Charles Stross on Planetbuilding for NEPTUNE’S BROOD (Part 2)

Earth (Photo: NASA)
“It won’t be long until you have to answer another question: why would they ever want to have anything to do with a planet, ever again?”

You can find Part 1 of this piece at this link, posted last week on the Orbit blog.

If you posit a future populated by human beings – or posthumans – who are able to live in space without rapidly dying of asphyxiation or radiation exposure, it won’t be long until you have to answer another question: why would they ever want to have anything to do with a planet, ever again?

Planets are bundles of matter so massive that their own gravitational field smooths out their bumps, dragging them into a roughly spherical shape. They’re so massive that most of their volume is inaccessible, hundreds or thousands of kilometres underfoot when you’re standing on the surface. They’re also a royal nuisance if you are a spaceborne society: it takes an inordinate amount of work to give an object lying stationary on the surface sufficient kinetic energy to overcome its gravitational potential energy, i.e. to put it into orbit.

It seems logical that a space-based civilization would therefore only bother with a planet if it provided resources unavailable in smaller gravity wells, such as asteroids. And the fly in the ointment with this issue is that most planet-bound resources are far too cheap to be worth boosting into orbit. Oxygen? Water? They’re everywhere. Carbon? There’s an entire class of asteroids – carbonaceous chondrites – made of dirty carbon. Metals like platinum? They might be rarer in free-floating rocks than in planets, but in the process of planetary formation they’re likely to sink towards the iron/nickel core while the proto-planet is still mostly molten. (We know from seismic studies that the core of the Earth is not only incredibly hot and under tremendous pressure, but it’s almost certainly made of heavier elements than the upper mantle and crustal rock formations.)

So what can you mine on a water world that would justify the expense of settling its hydrosphere?

The answer depends on how long it is since the planet formed . . .

The cover of science fiction novel by Charles Stross - Neptune's Brood
“Shin-Tethys – it’s where the mermaids mine the nuclear rocket fuel.”

For NEPTUNE’S BROOD I stacked the deck. Shin-Tethys is a younger planet than earth, only a couple of billion years old. Like Earth, Dojima system formed from a dust cloud seeded with the wreckage of a second generation supernova. In the two billion years since Shin-Tethys’ formation, radioisotopes in its crust and dissolved in its waters have been steadily decaying. But fewer half-lives have passed since they were created in the cosmic forge of that supernova. On Earth, today, roughly 0.2% of the nuclei in Uranium deposits are the fissile 235-neutron isotope; nearly all of the other 99.8% are Uranium 238, an isotope which has a half-life of 4.5 billion years and doesn’t spontaneously fission if you hit it with a neutron. (We use U-238 anyway: hit it with a neutron and you get Neptunium-239, which decays spontaneously to Plutonium-239. But Plutonium has its own drawbacks . . .)

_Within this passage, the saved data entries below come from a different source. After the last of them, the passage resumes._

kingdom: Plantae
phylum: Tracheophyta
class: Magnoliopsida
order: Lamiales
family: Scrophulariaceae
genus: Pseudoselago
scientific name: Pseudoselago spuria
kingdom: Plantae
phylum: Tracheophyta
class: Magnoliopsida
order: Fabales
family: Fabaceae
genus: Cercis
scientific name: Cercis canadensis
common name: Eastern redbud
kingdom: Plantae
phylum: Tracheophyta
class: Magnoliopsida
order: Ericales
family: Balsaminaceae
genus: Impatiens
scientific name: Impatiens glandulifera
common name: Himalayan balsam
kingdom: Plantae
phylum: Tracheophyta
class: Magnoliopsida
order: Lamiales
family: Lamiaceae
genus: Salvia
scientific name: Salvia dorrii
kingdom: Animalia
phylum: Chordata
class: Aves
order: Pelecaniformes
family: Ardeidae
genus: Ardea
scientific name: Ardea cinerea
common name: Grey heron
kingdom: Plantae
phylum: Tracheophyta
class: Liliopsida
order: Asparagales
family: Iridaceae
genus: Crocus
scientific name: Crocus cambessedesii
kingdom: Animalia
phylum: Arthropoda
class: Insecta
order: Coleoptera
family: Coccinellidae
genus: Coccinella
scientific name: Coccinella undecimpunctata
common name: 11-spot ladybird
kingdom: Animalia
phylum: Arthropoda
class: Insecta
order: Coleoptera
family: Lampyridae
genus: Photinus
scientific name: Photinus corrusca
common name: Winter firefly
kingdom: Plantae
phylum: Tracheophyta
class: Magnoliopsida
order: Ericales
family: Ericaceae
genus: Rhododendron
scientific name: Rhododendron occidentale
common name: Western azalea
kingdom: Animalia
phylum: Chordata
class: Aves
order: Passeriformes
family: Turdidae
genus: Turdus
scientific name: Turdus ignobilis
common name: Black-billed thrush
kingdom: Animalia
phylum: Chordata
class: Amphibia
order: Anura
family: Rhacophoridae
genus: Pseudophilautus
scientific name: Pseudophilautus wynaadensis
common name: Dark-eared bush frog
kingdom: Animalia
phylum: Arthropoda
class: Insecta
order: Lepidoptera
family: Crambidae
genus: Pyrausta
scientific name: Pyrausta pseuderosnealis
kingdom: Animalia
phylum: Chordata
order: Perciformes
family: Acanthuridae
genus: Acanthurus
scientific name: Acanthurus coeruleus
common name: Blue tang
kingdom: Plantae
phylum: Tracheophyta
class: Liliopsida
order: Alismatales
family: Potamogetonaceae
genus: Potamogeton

A natural mixture of 99.8% U238 and 0.2% U235 doesn’t undergo criticality – that is, it can’t sustain a fission chain reaction. But back in the depths of history, the isotope ratio was different; there was more U235. Go back far enough, to a time when more than 3% of the naturally abundant Uranium was the lighter isotope, and pure enough deposits of Uranium ore could undergo spontaneous nuclear fission if soil erosion and local geography routed a river or a spring through the right outcrop. Water is a nuclear moderator: it slows fast neutrons produced by fission events, making them easier for other nuclei to capture, thus making it easier for a chain reaction to get going. Indeed, the critical mass of Uranium 235 in water is considerably lower than it is in solid form (as some of the staff at TEPCO’s Tokaimura reprocessing plant rediscovered to their cost in 1999.) It happened at Oklo in Gabon two billion years ago. And Shin-Tethys is young enough for spontaneous fission events to happen naturally.

One thing any space-born civilization needs is power. Solar power is great, but it becomes less and less useful the further out from the central star you go. Fusion power in the universe of “Neptune’s Brood” is available – but bulky, heavy, and expensive. Fission reactors, however, are simple, robust, well-understood, and the transhumans of this world are hardened against radiation. Uranium and Plutonium, as an energy source for space vehicles, are competitive with fusion plants across all but the greatest distances: what they lack in energy density they make up for in simplicity and compact size.

So Shin-Tethys occupies a vital niche in the political economy of Dojima system, in “Neptune’s Brood”: it’s where the mermaids mine the nuclear rocket fuel, one of the few substances that is more abundant, and easier to get hold of, at the bottom of a gravity well – as long as it’s the gravity well of a water world, where the rising hot bubbles of uranium salts undergoing prompt criticality fission can be identified by the eerie blue glow of Cerenkov radiation as they rise from the iceberg-infested depths of the world-ocean.